* Exercise description *
Would you return the entries exactly, with every line intact?

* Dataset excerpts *
-----
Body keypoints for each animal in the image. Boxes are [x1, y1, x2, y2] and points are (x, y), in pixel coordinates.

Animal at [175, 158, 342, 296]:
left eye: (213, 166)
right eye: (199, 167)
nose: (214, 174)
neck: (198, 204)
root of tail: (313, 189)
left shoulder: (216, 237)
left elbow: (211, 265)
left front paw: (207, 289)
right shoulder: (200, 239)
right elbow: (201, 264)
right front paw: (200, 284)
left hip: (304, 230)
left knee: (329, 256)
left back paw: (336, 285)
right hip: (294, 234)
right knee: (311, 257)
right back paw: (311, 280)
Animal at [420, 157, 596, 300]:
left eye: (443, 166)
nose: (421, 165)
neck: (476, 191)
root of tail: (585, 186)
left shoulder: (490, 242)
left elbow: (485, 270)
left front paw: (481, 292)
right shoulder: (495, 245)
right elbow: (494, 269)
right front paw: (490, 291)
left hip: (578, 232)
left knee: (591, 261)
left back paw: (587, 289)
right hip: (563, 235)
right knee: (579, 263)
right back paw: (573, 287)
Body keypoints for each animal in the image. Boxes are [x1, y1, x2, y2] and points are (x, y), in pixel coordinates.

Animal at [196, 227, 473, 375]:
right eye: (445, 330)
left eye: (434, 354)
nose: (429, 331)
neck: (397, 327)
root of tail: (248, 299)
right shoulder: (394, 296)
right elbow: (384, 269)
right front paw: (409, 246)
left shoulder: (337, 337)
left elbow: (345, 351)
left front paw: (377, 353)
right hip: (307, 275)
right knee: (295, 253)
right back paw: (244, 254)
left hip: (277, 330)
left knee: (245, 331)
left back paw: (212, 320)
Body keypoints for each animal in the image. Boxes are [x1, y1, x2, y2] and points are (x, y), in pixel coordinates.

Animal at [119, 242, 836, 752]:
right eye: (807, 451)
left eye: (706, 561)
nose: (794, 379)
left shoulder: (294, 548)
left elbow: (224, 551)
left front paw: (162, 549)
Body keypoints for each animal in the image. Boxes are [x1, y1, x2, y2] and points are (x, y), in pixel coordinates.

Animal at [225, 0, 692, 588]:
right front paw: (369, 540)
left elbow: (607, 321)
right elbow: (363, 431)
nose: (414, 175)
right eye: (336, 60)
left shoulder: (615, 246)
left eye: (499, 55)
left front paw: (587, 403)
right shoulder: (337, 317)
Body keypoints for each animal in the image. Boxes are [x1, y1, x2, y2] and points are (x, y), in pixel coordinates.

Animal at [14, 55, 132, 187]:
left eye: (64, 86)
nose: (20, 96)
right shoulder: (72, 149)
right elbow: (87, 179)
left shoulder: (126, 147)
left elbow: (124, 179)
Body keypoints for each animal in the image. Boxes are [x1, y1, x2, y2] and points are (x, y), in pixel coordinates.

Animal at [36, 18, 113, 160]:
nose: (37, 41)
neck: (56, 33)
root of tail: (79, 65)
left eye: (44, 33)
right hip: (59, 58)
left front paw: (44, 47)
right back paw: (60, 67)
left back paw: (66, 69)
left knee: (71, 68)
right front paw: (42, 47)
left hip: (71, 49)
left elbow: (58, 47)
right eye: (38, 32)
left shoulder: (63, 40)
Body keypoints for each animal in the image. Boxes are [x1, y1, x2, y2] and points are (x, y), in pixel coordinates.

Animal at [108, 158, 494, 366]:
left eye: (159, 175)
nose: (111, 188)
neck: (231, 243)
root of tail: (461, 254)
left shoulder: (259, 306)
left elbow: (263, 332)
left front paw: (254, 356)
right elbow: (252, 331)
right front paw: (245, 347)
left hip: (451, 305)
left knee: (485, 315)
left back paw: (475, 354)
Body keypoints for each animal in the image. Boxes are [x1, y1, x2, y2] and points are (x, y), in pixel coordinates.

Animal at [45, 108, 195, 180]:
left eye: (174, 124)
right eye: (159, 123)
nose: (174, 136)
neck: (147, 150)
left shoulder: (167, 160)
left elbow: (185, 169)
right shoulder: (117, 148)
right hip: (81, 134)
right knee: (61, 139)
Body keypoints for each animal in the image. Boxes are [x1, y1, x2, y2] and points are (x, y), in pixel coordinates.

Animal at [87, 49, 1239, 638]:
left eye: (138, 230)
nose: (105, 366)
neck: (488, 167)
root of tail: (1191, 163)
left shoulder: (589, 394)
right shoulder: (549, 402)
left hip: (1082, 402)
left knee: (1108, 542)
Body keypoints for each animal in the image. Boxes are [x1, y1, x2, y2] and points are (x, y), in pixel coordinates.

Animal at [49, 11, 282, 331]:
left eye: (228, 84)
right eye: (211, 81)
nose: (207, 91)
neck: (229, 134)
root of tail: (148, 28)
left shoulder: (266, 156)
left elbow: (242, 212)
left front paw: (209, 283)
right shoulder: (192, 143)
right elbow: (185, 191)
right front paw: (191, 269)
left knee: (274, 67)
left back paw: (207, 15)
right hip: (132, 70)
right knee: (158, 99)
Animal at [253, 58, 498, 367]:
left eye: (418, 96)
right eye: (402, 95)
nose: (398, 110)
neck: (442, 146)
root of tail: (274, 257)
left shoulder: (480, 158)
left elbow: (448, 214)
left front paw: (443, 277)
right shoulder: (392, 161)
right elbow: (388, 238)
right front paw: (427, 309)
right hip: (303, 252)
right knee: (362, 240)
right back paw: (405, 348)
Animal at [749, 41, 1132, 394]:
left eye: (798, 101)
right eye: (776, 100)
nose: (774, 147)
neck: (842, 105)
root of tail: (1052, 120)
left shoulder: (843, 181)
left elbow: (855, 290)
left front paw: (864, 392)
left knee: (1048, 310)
-----
* Exercise output *
Body keypoints for each animal in the image. Boxes are [x1, y1, x2, y2] and points are (x, y), in pixel coordinates.

Animal at [175, 158, 342, 296]:
left eye: (213, 166)
right eye: (199, 167)
nose: (214, 174)
neck: (198, 204)
root of tail: (313, 189)
left shoulder: (216, 237)
left elbow: (211, 265)
left front paw: (207, 289)
right shoulder: (200, 239)
right elbow: (201, 264)
right front paw: (200, 284)
left hip: (304, 230)
left knee: (329, 256)
left back paw: (336, 285)
right hip: (294, 234)
right knee: (311, 257)
right back paw: (311, 280)
Animal at [420, 157, 596, 300]:
left eye: (443, 166)
nose: (421, 165)
neck: (476, 191)
root of tail: (585, 186)
left shoulder: (490, 242)
left elbow: (485, 270)
left front paw: (481, 292)
right shoulder: (495, 245)
right elbow: (494, 269)
right front paw: (490, 291)
left hip: (578, 232)
left knee: (591, 261)
left back paw: (587, 289)
right hip: (563, 235)
right knee: (579, 263)
right back paw: (573, 287)
Body keypoints for each animal in the image. Boxes are [x1, y1, x2, y2] and points are (x, y), in pixel coordinates.

Animal at [196, 227, 473, 375]:
right eye: (445, 330)
left eye: (434, 354)
nose: (429, 331)
neck: (397, 327)
root of tail: (248, 299)
right shoulder: (394, 296)
right elbow: (384, 269)
right front paw: (409, 246)
left shoulder: (337, 337)
left elbow: (345, 351)
left front paw: (377, 353)
right hip: (307, 275)
right knee: (295, 253)
right back paw: (244, 254)
left hip: (277, 330)
left knee: (245, 331)
left back paw: (212, 320)
Body keypoints for each animal in the image. Boxes are [x1, y1, x2, y2] and points are (x, y), in pixel coordinates.

Animal at [119, 242, 836, 752]:
right eye: (807, 451)
left eye: (706, 561)
nose: (794, 379)
left shoulder: (294, 548)
left elbow: (224, 551)
left front paw: (162, 549)
Body keypoints for each animal in the image. Boxes are [x1, y1, x2, y2] and points are (x, y), in pixel coordinates.

Animal at [225, 0, 692, 588]:
right front paw: (369, 540)
left elbow: (607, 321)
right elbow: (363, 431)
nose: (414, 175)
right eye: (336, 60)
left shoulder: (615, 246)
left eye: (499, 55)
left front paw: (587, 403)
right shoulder: (337, 317)
Body keypoints for each animal in the image. Boxes are [x1, y1, x2, y2] and points are (x, y), in pixel coordinates.

Animal at [14, 55, 132, 187]:
left eye: (64, 86)
nose: (20, 96)
right shoulder: (72, 149)
right elbow: (87, 179)
left shoulder: (126, 147)
left elbow: (124, 179)
Body keypoints for each animal in the image. Boxes are [x1, y1, x2, y2] and points are (x, y), in pixel coordinates.

Animal at [36, 18, 113, 160]:
nose: (37, 41)
neck: (56, 33)
root of tail: (79, 65)
left eye: (44, 33)
right hip: (59, 58)
left front paw: (44, 47)
right back paw: (60, 67)
left back paw: (66, 69)
left knee: (71, 68)
right front paw: (42, 47)
left hip: (71, 49)
left elbow: (58, 47)
right eye: (38, 32)
left shoulder: (63, 40)
Body keypoints for each animal in the image. Boxes are [x1, y1, x2, y2] and points are (x, y), in pixel coordinates.

Animal at [108, 158, 494, 366]:
left eye: (159, 175)
nose: (111, 188)
neck: (231, 243)
root of tail: (461, 254)
left shoulder: (259, 306)
left elbow: (263, 332)
left front paw: (254, 356)
right elbow: (252, 331)
right front paw: (245, 347)
left hip: (451, 305)
left knee: (485, 315)
left back paw: (475, 354)
Body keypoints for each animal in the image. Boxes are [x1, y1, x2, y2] and points are (x, y), in pixel coordinates.

Animal at [45, 108, 195, 180]:
left eye: (174, 124)
right eye: (159, 123)
nose: (174, 136)
neck: (147, 150)
left shoulder: (167, 160)
left elbow: (185, 169)
right shoulder: (117, 148)
right hip: (81, 134)
right knee: (61, 139)
Body keypoints for each animal in the image. Boxes are [x1, y1, x2, y2] and points are (x, y), in pixel coordinates.

Animal at [87, 49, 1239, 638]:
left eye: (138, 230)
nose: (105, 366)
neck: (488, 167)
root of tail: (1191, 163)
left shoulder: (589, 394)
right shoulder: (549, 402)
left hip: (1082, 402)
left knee: (1108, 542)
Body keypoints for each animal in the image. Boxes are [x1, y1, x2, y2] and points are (x, y), in pixel coordinates.

Animal at [49, 11, 282, 331]:
left eye: (228, 84)
right eye: (211, 81)
nose: (207, 91)
neck: (229, 134)
root of tail: (148, 28)
left shoulder: (266, 156)
left elbow: (242, 212)
left front paw: (209, 283)
right shoulder: (192, 143)
right elbow: (185, 191)
right front paw: (191, 269)
left knee: (274, 67)
left back paw: (207, 15)
right hip: (132, 70)
right knee: (158, 99)
Animal at [253, 58, 498, 367]:
left eye: (418, 96)
right eye: (402, 95)
nose: (398, 110)
neck: (442, 146)
root of tail: (274, 257)
left shoulder: (480, 158)
left elbow: (448, 214)
left front paw: (443, 277)
right shoulder: (392, 161)
right elbow: (388, 238)
right front paw: (427, 309)
right hip: (303, 252)
right knee: (362, 240)
right back paw: (405, 348)
Animal at [749, 41, 1132, 394]:
left eye: (798, 101)
right eye: (776, 100)
nose: (774, 147)
neck: (842, 105)
root of tail: (1052, 120)
left shoulder: (843, 181)
left elbow: (855, 290)
left front paw: (864, 392)
left knee: (1048, 310)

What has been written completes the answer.